Should Vince play anyway?
When England named their squad, it was indicated that James Vince’s recall was purely as cover for Bairstow. However, Vince has been considered good enough to be brought back so should he be considered for a batting spot regardless? Pope is hugely talented but there is a feeling he may have been promoted too soon – although making a judgement on two Tests is, in itself, harsh – so one option would be for Vince to come in for Pope. A left-field option could be to have him open alongside Alastair Cook in place of Keaton Jennings. It would break up an all-left-hand opening combination which India’s bowlers have exploited. But while Vince opens in white-ball cricket, it is a very different ask to do so in a Test.
In-form Moeen
Moeen Ali has had a prolific few weeks with bat and ball. England aren’t short on allrounders, but Moeen has surely done enough to make the selectors think of finding a spot for him. Depending on what his main role is viewed as, it could just be a straight swap for Adil Rashid, although Rashid has done little wrong in this series. Moeen could also return as a batting-first option in place of Pope – and be part of a twin-spin attack – or if there are doubts over Ben Stokes’ bowling fitness as an allrounder (Bayliss has previously indicated he would consider Stokes as a batsman).
Can Curran get back in?
Sam Curran was unfortunate to lose his place for Trent Bridge and, though Stokes impressed with the bat on the fourth day, there’s a strong argument to say England got the selection wrong. But now that Curran is out, it’s tricky to see how he slots back in. The talk of rotating pace bowlers in this series has quietened (that could come in the winter) particularly with India’s fightback, so Curran may need an injury to create a gap. However, if Pope was replaced by Moeen and England only wanted one spinner, then Curran could replace Rashid. This may be an option if there is uncertainty about Stokes’ workload but otherwise five seamers would seem like overkill.
Ageas a good omen for England?
Four years ago, England came to the Ageas Bowl under huge pressure. On that occasion they were 1-0 down after a defeat at Lord’s and Cook was on the brink of quitting. This time England, for all the criticism of the past week, are still leading 2-1 but there are some similarities.

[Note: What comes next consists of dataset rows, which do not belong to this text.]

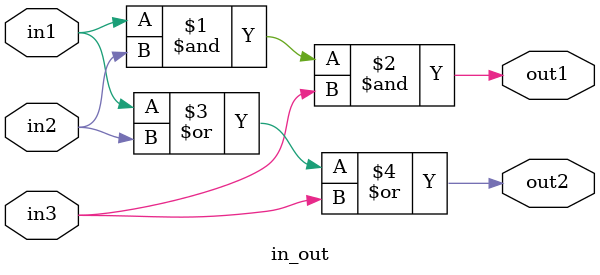
<source format=v>
module in_out(
    //inputs
    in1, in2, in3,
    //outputs
    out1, out2
);

//inputs and outputs
input in1, in2, in3;
output out1, out2;

//assign inputs to out
assign out1 = in1 & in2 & in3;
assign out2 = in1 | in2 | in3;  

endmodule

</source>
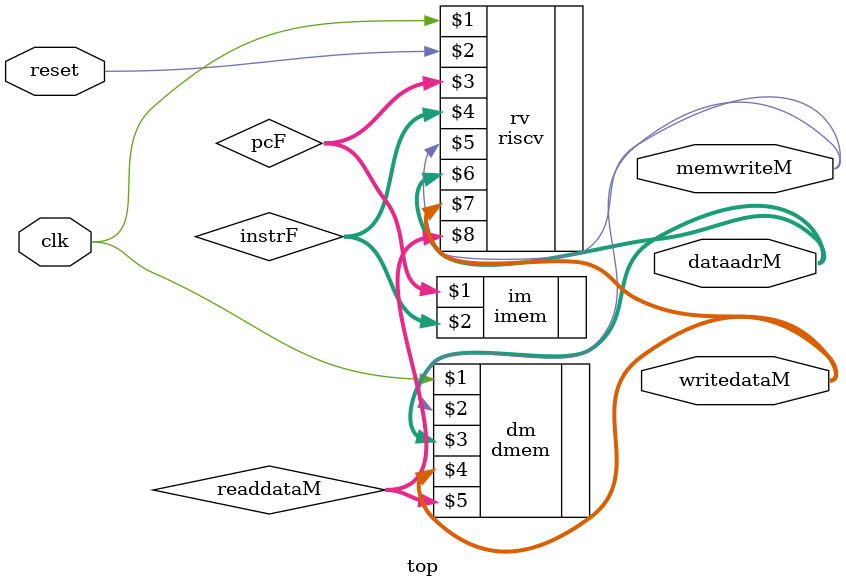
<source format=v>
`timescale 1ns / 1ps

module top(
input clk,reset,
output [31:0]writedataM,dataadrM,
output memwriteM    );
wire [31:0]pcF,instrF,readdataM;

riscv rv(clk,reset,pcF,instrF,memwriteM,dataadrM,writedataM,readdataM);
imem im(pcF,instrF);
dmem dm(clk,memwriteM,dataadrM,writedataM,readdataM);

endmodule

</source>
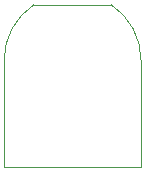
<source format=gbr>
G04 #@! TF.FileFunction,Profile,NP*
%FSLAX46Y46*%
G04 Gerber Fmt 4.6, Leading zero omitted, Abs format (unit mm)*
G04 Created by KiCad (PCBNEW 4.0.4-stable) date 08/26/17 16:23:53*
%MOMM*%
%LPD*%
G01*
G04 APERTURE LIST*
%ADD10C,0.100000*%
G04 APERTURE END LIST*
D10*
X108699998Y-66928593D02*
G75*
G02X111241954Y-62227383I5618331J-20D01*
G01*
X111250008Y-62226114D02*
X111241959Y-62227380D01*
X117750023Y-62226114D02*
X111250008Y-62226114D01*
X117758026Y-62227327D02*
X117750023Y-62226114D01*
X117758021Y-62227328D02*
G75*
G02X120300002Y-66928664I-3076480J-4701316D01*
G01*
X120300000Y-76000000D02*
X120300000Y-66920000D01*
X108700027Y-76000000D02*
X120300003Y-76000000D01*
X108700000Y-66930000D02*
X108700000Y-76000000D01*
M02*

</source>
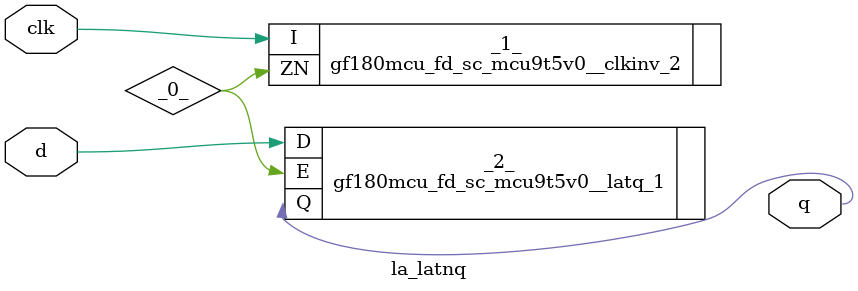
<source format=v>

/* Generated by Yosys 0.44 (git sha1 80ba43d26, g++ 11.4.0-1ubuntu1~22.04 -fPIC -O3) */

(* top =  1  *)
(* src = "inputs/la_latnq.v:10.1-20.10" *)
module la_latnq (
    d,
    clk,
    q
);
  (* src = "inputs/la_latnq.v:18.5-18.41|/home/pgadfort/.sc/cache/lambdapdk-v0.1.33/lambdapdk/gf180/libs/gf180mcu_fd_sc_mcu9t5v0/techmap/yosys/cells_latch.v:12.12-12.14" *)
  wire _0_;
  (* src = "inputs/la_latnq.v:14.16-14.19" *)
  input clk;
  wire clk;
  (* src = "inputs/la_latnq.v:13.16-13.17" *)
  input d;
  wire d;
  (* src = "inputs/la_latnq.v:15.16-15.17" *)
  output q;
  wire q;
  gf180mcu_fd_sc_mcu9t5v0__clkinv_2 _1_ (
      .I (clk),
      .ZN(_0_)
  );
  (* module_not_derived = 32'b00000000000000000000000000000001 *)
      (* src = "inputs/la_latnq.v:18.5-18.41|/home/pgadfort/.sc/cache/lambdapdk-v0.1.33/lambdapdk/gf180/libs/gf180mcu_fd_sc_mcu9t5v0/techmap/yosys/cells_latch.v:10.37-14.10" *)
  gf180mcu_fd_sc_mcu9t5v0__latq_1 _2_ (
      .D(d),
      .E(_0_),
      .Q(q)
  );
endmodule

</source>
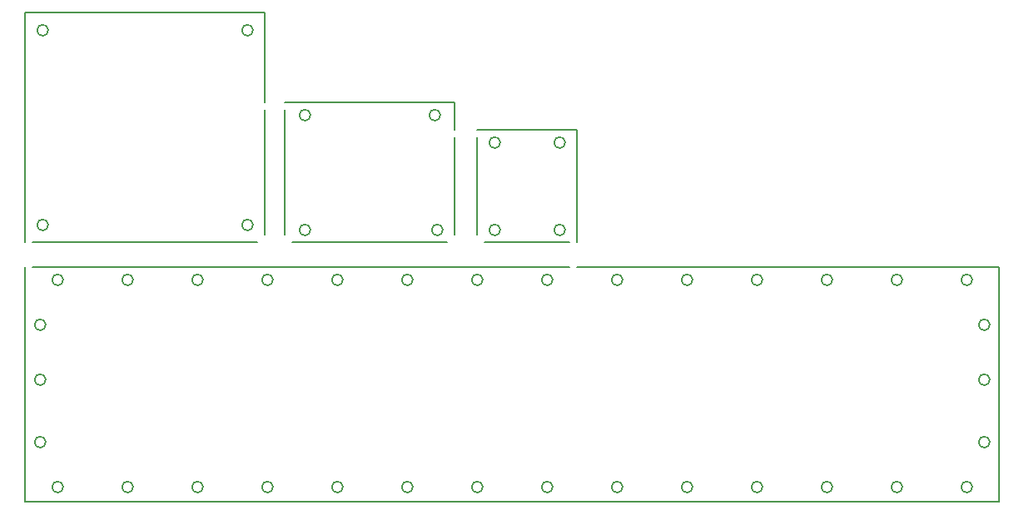
<source format=gbr>
G04 #@! TF.FileFunction,Profile,NP*
%FSLAX46Y46*%
G04 Gerber Fmt 4.6, Leading zero omitted, Abs format (unit mm)*
G04 Created by KiCad (PCBNEW 4.0.5+dfsg1-4) date Thu Oct 18 11:42:42 2018*
%MOMM*%
%LPD*%
G01*
G04 APERTURE LIST*
%ADD10C,0.100000*%
%ADD11C,0.150000*%
G04 APERTURE END LIST*
D10*
D11*
X100076000Y-120142000D02*
X100076000Y-117348000D01*
X100076000Y-120904000D02*
X100076000Y-130810000D01*
X102362000Y-130810000D02*
X102362000Y-120904000D01*
X80772000Y-117348000D02*
X80772000Y-108204000D01*
X80772000Y-130810000D02*
X80772000Y-118110000D01*
X82804000Y-118110000D02*
X82804000Y-130810000D01*
X103124000Y-131572000D02*
X111760000Y-131572000D01*
X83566000Y-131572000D02*
X99314000Y-131572000D01*
X57150000Y-131572000D02*
X80010000Y-131572000D01*
X56388000Y-131572000D02*
X56388000Y-108204000D01*
X56388000Y-108204000D02*
X80772000Y-108204000D01*
X82804000Y-117348000D02*
X100076000Y-117348000D01*
X102362000Y-120142000D02*
X102616000Y-120142000D01*
X112522000Y-120142000D02*
X112522000Y-131572000D01*
X102616000Y-120142000D02*
X112522000Y-120142000D01*
X58733961Y-109982000D02*
G75*
G03X58733961Y-109982000I-567961J0D01*
G01*
X58733961Y-129794000D02*
G75*
G03X58733961Y-129794000I-567961J0D01*
G01*
X79561961Y-129794000D02*
G75*
G03X79561961Y-129794000I-567961J0D01*
G01*
X79561961Y-109982000D02*
G75*
G03X79561961Y-109982000I-567961J0D01*
G01*
X104707961Y-121412000D02*
G75*
G03X104707961Y-121412000I-567961J0D01*
G01*
X104707961Y-130302000D02*
G75*
G03X104707961Y-130302000I-567961J0D01*
G01*
X111311961Y-130302000D02*
G75*
G03X111311961Y-130302000I-567961J0D01*
G01*
X111311961Y-121412000D02*
G75*
G03X111311961Y-121412000I-567961J0D01*
G01*
X98865961Y-130302000D02*
G75*
G03X98865961Y-130302000I-567961J0D01*
G01*
X85403961Y-118618000D02*
G75*
G03X85403961Y-118618000I-567961J0D01*
G01*
X98611961Y-118618000D02*
G75*
G03X98611961Y-118618000I-567961J0D01*
G01*
X85403961Y-130302000D02*
G75*
G03X85403961Y-130302000I-567961J0D01*
G01*
X109982000Y-134112000D02*
X71628000Y-134112000D01*
X112522000Y-134112000D02*
X155448000Y-134112000D01*
X103124000Y-134112000D02*
X111760000Y-134112000D01*
X100076000Y-134112000D02*
X102362000Y-134112000D01*
X83566000Y-134112000D02*
X99314000Y-134112000D01*
X80772000Y-134112000D02*
X82804000Y-134112000D01*
X80010000Y-134112000D02*
X57150000Y-134112000D01*
X56388000Y-134112000D02*
X56388000Y-157988000D01*
X155448000Y-157988000D02*
X56388000Y-157988000D01*
X155448000Y-134112000D02*
X155448000Y-157988000D01*
X58479961Y-139954000D02*
G75*
G03X58479961Y-139954000I-567961J0D01*
G01*
X58479961Y-145542000D02*
G75*
G03X58479961Y-145542000I-567961J0D01*
G01*
X58479961Y-151892000D02*
G75*
G03X58479961Y-151892000I-567961J0D01*
G01*
X60257961Y-156464000D02*
G75*
G03X60257961Y-156464000I-567961J0D01*
G01*
X67369961Y-156464000D02*
G75*
G03X67369961Y-156464000I-567961J0D01*
G01*
X81593961Y-156464000D02*
G75*
G03X81593961Y-156464000I-567961J0D01*
G01*
X74481961Y-156464000D02*
G75*
G03X74481961Y-156464000I-567961J0D01*
G01*
X102929961Y-156464000D02*
G75*
G03X102929961Y-156464000I-567961J0D01*
G01*
X110041961Y-156464000D02*
G75*
G03X110041961Y-156464000I-567961J0D01*
G01*
X95817961Y-156464000D02*
G75*
G03X95817961Y-156464000I-567961J0D01*
G01*
X88705961Y-156464000D02*
G75*
G03X88705961Y-156464000I-567961J0D01*
G01*
X117153961Y-156464000D02*
G75*
G03X117153961Y-156464000I-567961J0D01*
G01*
X124265961Y-156464000D02*
G75*
G03X124265961Y-156464000I-567961J0D01*
G01*
X138489961Y-156464000D02*
G75*
G03X138489961Y-156464000I-567961J0D01*
G01*
X131377961Y-156464000D02*
G75*
G03X131377961Y-156464000I-567961J0D01*
G01*
X145601961Y-156464000D02*
G75*
G03X145601961Y-156464000I-567961J0D01*
G01*
X152713961Y-156464000D02*
G75*
G03X152713961Y-156464000I-567961J0D01*
G01*
X154491961Y-151892000D02*
G75*
G03X154491961Y-151892000I-567961J0D01*
G01*
X154491961Y-145542000D02*
G75*
G03X154491961Y-145542000I-567961J0D01*
G01*
X154491961Y-139954000D02*
G75*
G03X154491961Y-139954000I-567961J0D01*
G01*
X152713961Y-135382000D02*
G75*
G03X152713961Y-135382000I-567961J0D01*
G01*
X145601961Y-135382000D02*
G75*
G03X145601961Y-135382000I-567961J0D01*
G01*
X131377961Y-135382000D02*
G75*
G03X131377961Y-135382000I-567961J0D01*
G01*
X138489961Y-135382000D02*
G75*
G03X138489961Y-135382000I-567961J0D01*
G01*
X124265961Y-135382000D02*
G75*
G03X124265961Y-135382000I-567961J0D01*
G01*
X117153961Y-135382000D02*
G75*
G03X117153961Y-135382000I-567961J0D01*
G01*
X88705961Y-135382000D02*
G75*
G03X88705961Y-135382000I-567961J0D01*
G01*
X95817961Y-135382000D02*
G75*
G03X95817961Y-135382000I-567961J0D01*
G01*
X110041961Y-135382000D02*
G75*
G03X110041961Y-135382000I-567961J0D01*
G01*
X102929961Y-135382000D02*
G75*
G03X102929961Y-135382000I-567961J0D01*
G01*
X74481961Y-135382000D02*
G75*
G03X74481961Y-135382000I-567961J0D01*
G01*
X81593961Y-135382000D02*
G75*
G03X81593961Y-135382000I-567961J0D01*
G01*
X67369961Y-135382000D02*
G75*
G03X67369961Y-135382000I-567961J0D01*
G01*
X60257961Y-135382000D02*
G75*
G03X60257961Y-135382000I-567961J0D01*
G01*
M02*

</source>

Cook, for one, is in desperate need of a score. Four years ago he was dropped at slip on 15 and went onto a battling 95. This time there is no captaincy on the line for Cook, but it has reached the stage where it feels as though he needs a good score in the final two Tests to prolong his magnificent career. Another point to note from the 2014 Test is that Moeen was the second-innings match-winner with 6 for 67.